• [Work item]
What is the number of lines in the data that contain "left"? Respond with nothing else.

• [Data to process]
□ □ □ □

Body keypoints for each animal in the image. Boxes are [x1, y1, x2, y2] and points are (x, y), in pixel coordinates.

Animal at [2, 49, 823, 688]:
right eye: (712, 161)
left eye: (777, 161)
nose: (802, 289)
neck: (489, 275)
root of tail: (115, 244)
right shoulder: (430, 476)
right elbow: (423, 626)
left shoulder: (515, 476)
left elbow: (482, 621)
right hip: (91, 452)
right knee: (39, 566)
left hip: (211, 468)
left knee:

□ □ □ □

• [Result for this task]
5